Understanding and recognizing discrimination and sexual harassment – part one

By on Nov 9, 2015 in Blog, Compliance, Training and Development | 0 comments

Federal, state, and local laws prohibit employment discrimination. As a manager, you represent your organization in the workplace. Leading by example will ensure that incidents of discrimination do not occur.

Discrimination occurs when a person is treated differently based on membership in a protected class. Discrimination against an individual based on his/her membership in the following protected classes is prohibited:

  • Americans with Disabilities Act [ADA] protects employees with disabilities.
  • Title VII protects individuals based on race, color, religion, gender, and national origin.
  • Age Discrimination in Employment Act [ADEA] protects individuals who are over the age of 40.
  • Other federal, state, and local laws may also protect individuals based on veteran status, marital status, or sexual orientation.

Discrimination in employment can include any term or privilege of employment including but not limited to hiring, compensation, benefits, training, promotion, demotion, corrective action, and termination.
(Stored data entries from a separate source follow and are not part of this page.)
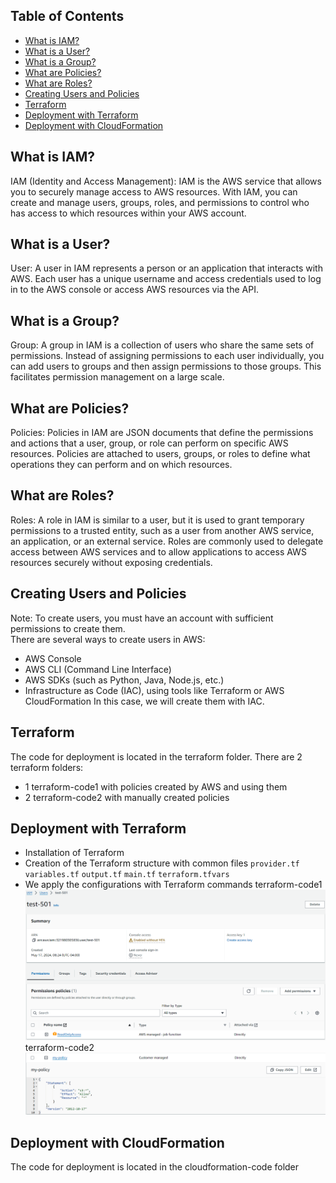 ## Table of Contents
* [What is IAM?](#item1)
* [What is a User?](#item2)
* [What is a Group?](#item3)
* [What are Policies?](#item4)
* [What are Roles?](#item5)
* [Creating Users and Policies](#item6)
* [Terraform](#item7)
* [Deployment with Terraform](#item8)
* [Deployment with CloudFormation](#item9)

<a name="item1"></a>
## What is IAM?
IAM (Identity and Access Management): IAM is the AWS service that allows you to securely manage access to AWS resources. With IAM, you can create and manage users, groups, roles, and permissions to control who has access to which resources within your AWS account.

<a name="item2"></a>
## What is a User?
User: A user in IAM represents a person or an application that interacts with AWS. Each user has a unique username and access credentials used to log in to the AWS console or access AWS resources via the API.

<a name="item3"></a>  
## What is a Group?
Group: A group in IAM is a collection of users who share the same sets of permissions. Instead of assigning permissions to each user individually, you can add users to groups and then assign permissions to those groups. This facilitates permission management on a large scale.

<a name="item4"></a>
## What are Policies?
Policies: Policies in IAM are JSON documents that define the permissions and actions that a user, group, or role can perform on specific AWS resources. Policies are attached to users, groups, or roles to define what operations they can perform and on which resources.

<a name="item5"></a>
## What are Roles?
Roles: A role in IAM is similar to a user, but it is used to grant temporary permissions to a trusted entity, such as a user from another AWS service, an application, or an external service. Roles are commonly used to delegate access between AWS services and to allow applications to access AWS resources securely without exposing credentials.

<a name="item6"></a>
## Creating Users and Policies
Note: To create users, you must have an account with sufficient permissions to create them.  
There are several ways to create users in AWS:
- AWS Console
- AWS CLI (Command Line Interface)
- AWS SDKs (such as Python, Java, Node.js, etc.)
- Infrastructure as Code (IAC), using tools like Terraform or AWS CloudFormation
In this case, we will create them with IAC.

<a name="item7"></a>
## Terraform 
The code for deployment is located in the terraform folder. There are 2 terraform folders:
- 1 terraform-code1 with policies created by AWS and using them
- 2 terraform-code2 with manually created policies

<a name="item8"></a>
## Deployment with Terraform
- Installation of Terraform
- Creation of the Terraform structure with common files `provider.tf` `variables.tf` `output.tf` `main.tf` `terraform.tfvars`
- We apply the configurations with Terraform commands
terraform-code1
![Diagram](https://github.com/Andherson333333/AWS-IAC/blob/main/IAM%20Service/imagenes/terraform-4.png)
terraform-code2
![Diagram](https://github.com/Andherson333333/AWS-IAC/blob/main/IAM%20Service/imagenes/terraform-2.png)

## Deployment with CloudFormation
The code for deployment is located in the cloudformation-code folder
Here are some examples of discrimination that can occur in the workplace:

  • Issuing a corrective action to an employee over the age of 40 for violating the attendance policy, but not to an employee under the age of 40 who commits the same violation.
  • Paying a female employee less than a male employee, when all factors are equal.
  • Offering a promotion to a Caucasian employee, but not to an equally qualified minority employee.
  • Refusing to provide a reasonable accommodation such as a schedule change upon request for a religious observation.

An increased awareness in the workplace will help you ensure that discrimination is not present or practiced in your organization.